Ich gab ihr einen meiner Kopfhörer und machte All Around Me von Flyleaf an.
Der Sex war unfassbar gut gewesen.
Sie war einfach heiß.
Aber ich zweifelte immer noch daran, dass sie wirklich mitkommen wollte und nicht nur nicht an meinem Tod schuld sein wollte.
Ich war schon wieder viel zu lange für meine Verhältnisse clean.
Aber wenn sie dabei war, konnte ich mich schlecht selbst verletzen.
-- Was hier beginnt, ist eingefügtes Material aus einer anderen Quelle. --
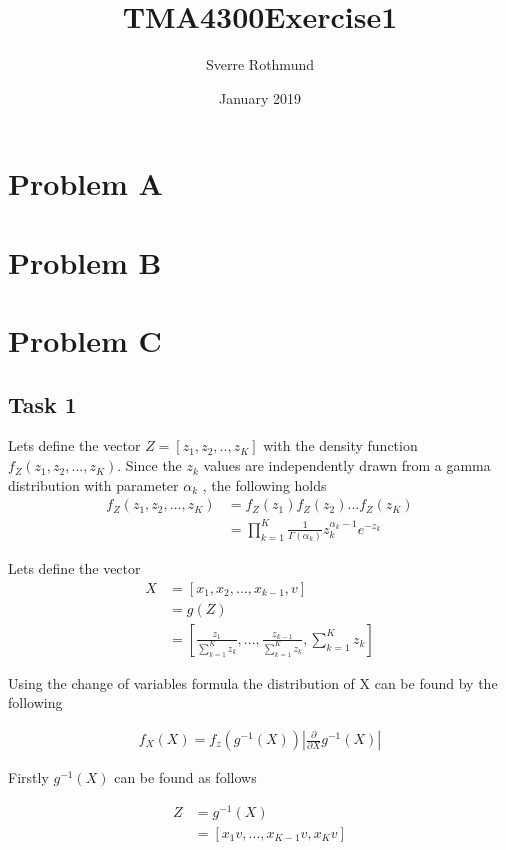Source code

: \documentclass{article}
\title{TMA4300Exercise1}
\author{Sverre Rothmund}
\date{January 2019}
\begin{document}
\maketitle

\section{Problem A}

\section{Problem B}

\section{Problem C}
\subsection{Task 1}
Lets define the vector $Z = [z_1,z_2,..,z_K]$ with the density function $f_Z(z_1,z_2,...,z_K)$. Since the $z_k$ values are independently drawn from a gamma distribution with parameter $\alpha_k$ , the following holds
\begin{align}
    f_Z(z_1,z_2,...,z_K) &= f_Z(z_1) f_Z(z_2) ... f_Z(z_K) \\
    &= \prod_{k=1}^K \frac{1}{\Gamma(\alpha_k)} z_k^{\alpha_k -1} e^{-z_k}
\end{align}

Lets define the vector
\begin{align}
    X &= [x_1, x_2, ... , x_{k-1}, v]\\
    &= g(Z)\\
    &= \left[ \frac{z_1}{\sum_{k=1}^K z_k}, ... ,\frac{z_{k-1}}{\sum_{k=1}^K z_k},  \sum_{k=1}^K z_k\right]
\end{align}

Using the change of variables formula the distribution of X can be found by the following

\begin{align}
    f_X(X) = f_z(g^{-1}(X)) \left| \frac{\partial}{\partial X} g^{-1}(X) \right| \label{PC:change_of_variable}
\end{align}

Firstly $g^{-1}(X)$ can be found as follows

\begin{align}
    Z &= g^{-1}(X)\\
    &= \left[ x_1 v, ... , x_{K-1} v, x_{K} v \right] \label{PC:g_inv_pre}
\end{align}
\end{document}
Vielleicht war das ja auch gut.
Aber nur vielleicht.
Sie starrte mit ihren Telleraugen ins Nichts.
"Alles okay?"
Sie hob ihren Kopf.
"Ja."
Sie nahm meine Hand und begutachtete meine Tattoos.
"Warum eigentlich?"
Ich zuckte mit den Schultern.
"Langeweile. Und Druck halt."
"Was für Druck?"
"Kannst du dir das nicht denken?"
Sie schluckte und kuschelte sich ein bisschen an mich.
Ich küsste ihre Stirn.
Sie lächelte.
Alles war so perfekt.

"Nico, bleib mal da."
Ich deutete auf die Treppe.
"Geh hoch."
"Was?", fragte ich genervt meinen Vater.
Er seufzte.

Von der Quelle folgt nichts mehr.